Statistical analysis included descriptive analysis and comparative analysis. Data was tested for normality using the Shapiro-Wilks test. Two-way within subjects ANOVA analysis with post hoc t-tests was utilized for the WPQd and WLQ with the clinicians who assessed the design of each make of chair as subjects. Two-way between subjects ANOVA analysis with post hoc t-tests was utilized for the WPQc with the individual wheelchairs assessed as subjects.

PRELIMINARY RESULTS

In 2011 and in 2012, the VAS format provided statistically normal data enabling robust descriptive statistical analysis. For example, in 2012 the WPQd indicated that clinicians gave poor ratings to the design of the foot plate and front rigging for both types of study chairs.
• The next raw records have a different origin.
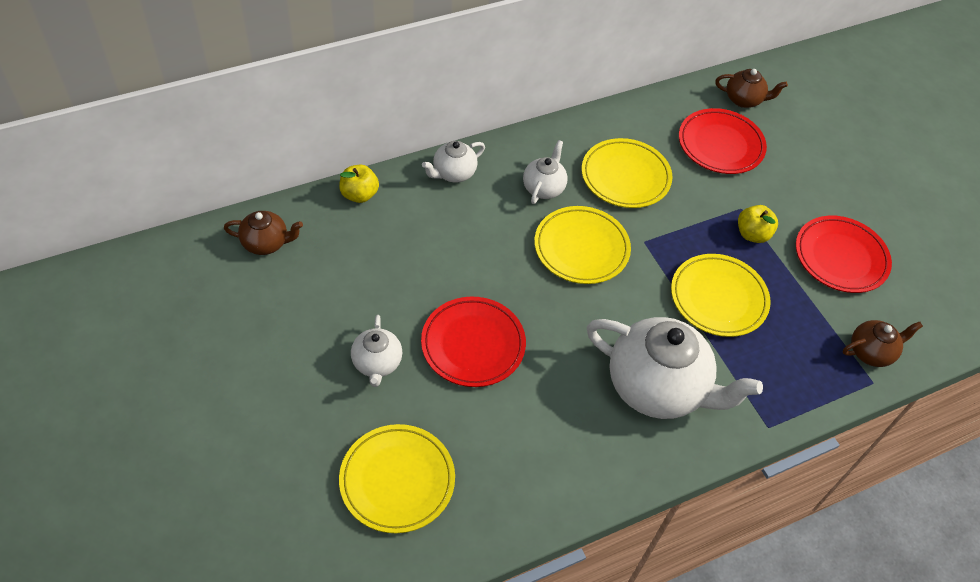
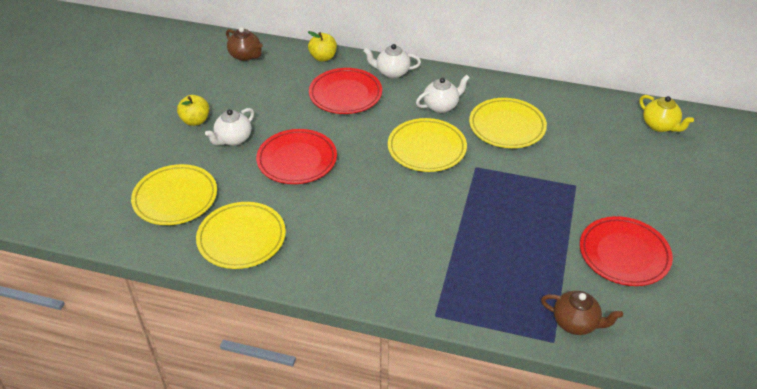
camera: 45 degrees right, 10 degrees down
(657, 387) = (384, 247): white teapot -> none
(718, 298) = (491, 225): yellow plate -> yellow plate (241, 238)
(720, 145) = (605, 142): red plate -> red plate (345, 94)
(744, 100) = (660, 126): brown teapot -> yellow teapot
(752, 234) = (565, 204): yellow apple -> yellow apple (195, 121)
In 2011 and in 2012, comparative ANOVA analysis of WPQ data enabled professional report comparative outcomes. Two-way within subjects ANOVA analyses indicated significant differences in the design of the makes of study wheelchairs. Two-way between subjects ANOVA indicated significant differences in the condition and therefore the durability of the makes of study chairs. One type of study wheelchair consistently outperformed the other in both design and maintenance condition after a period of use, though different aspects of the lower rated wheelchair were revealed in the two studies. Questions involving parts of the wheelchair which had been removed on many of the individual study chairs were not included in the ANOVA analysis for WPQc.

DISCUSSION

It does seem that the two questionnaires highlight different aspects of wheelchair structure. For example, one of the study chairs in 2012 had very poor condition ratings for the wheels, but that problem had not been apparent when looking at the design of a new chair. What will break is not always obvious to experienced clinicians looking at the design of a type of wheelchair. It seems to us that this can only be revealed by assessing individual chairs after a period of use.
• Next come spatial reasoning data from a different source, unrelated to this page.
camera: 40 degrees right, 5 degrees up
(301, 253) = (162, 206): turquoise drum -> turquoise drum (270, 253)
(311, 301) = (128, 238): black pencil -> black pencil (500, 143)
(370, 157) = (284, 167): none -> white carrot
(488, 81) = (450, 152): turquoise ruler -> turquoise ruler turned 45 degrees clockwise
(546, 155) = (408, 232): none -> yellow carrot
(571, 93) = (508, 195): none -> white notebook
Initial validation is supported by the positive response of the clinicians and by the broadly accepted understanding that the condition and design of wheelchair parts impact wheelchair function. The positive response of the manufacturers also confirms face validation. Preliminary data from 2011 and 2012 has been presented to the manufacturers who have indicated that they are responding with design improvements.

It seems to us that the simple straightforward content of the WPQ could be used to assess an individual chair for an individual user, and validation for a WPQ for assessment (WPQa) might also be pursued. Anecdotally, one experienced clinician independently has chosen to use it for that purpose.
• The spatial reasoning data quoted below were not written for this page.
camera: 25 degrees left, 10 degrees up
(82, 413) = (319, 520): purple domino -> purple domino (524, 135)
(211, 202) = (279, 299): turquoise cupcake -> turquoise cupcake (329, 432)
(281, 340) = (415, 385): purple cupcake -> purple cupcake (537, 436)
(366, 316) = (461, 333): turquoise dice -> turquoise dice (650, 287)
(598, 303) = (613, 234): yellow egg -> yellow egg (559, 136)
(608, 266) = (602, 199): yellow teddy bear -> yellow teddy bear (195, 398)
Further development and validation of the WPQ is underway based on feedback from clinicians: Questions regarding parts that may be absent have been moved to the end of the questionnaire. Questions regarding headrest and laterals have been merged. An additional question has been added regarding the wheelchair tray. Another question has been added to the WLQ regarding the likelihood that the type of chair can be maintained in the setting where it is to be used.

For the WPQc and the WPQd with the WLQ, test re-test reliability and possible construct validation is planned for 2013.

Study limitations

The uneven number of types of study wheelchairs in 2011 (20/15) and in 2012 (25/10) was not ideal for two-way between subjects analysis for the WPQc. There was also wide variation in the maintenance condition of different individual wheelchair due partly to the different capabilities of their users. We selected options for ANOVA analysis which do not assume equal variance. In 2012, the low number of one make of study wheelchair resulted in lower but still acceptable statistical power. The high variation between the experience of the clinicians and the relatively low number of subjects, 10 in 2011 and 14 in 2012, was not ideal for producing equal variation in the results for the WPCd and WDL. However within subjects analysis reduced the impact of individual variation and produced sufficient statistical power for meaningful comparative analysis.

CONCLUSION

The ability of the WPQ to produce data that is of interest to providers and manufacturers gives initial confirmation that this simple straightforward questionnaire based on the parts of a wheelchair may add a useful professional report analysis tool.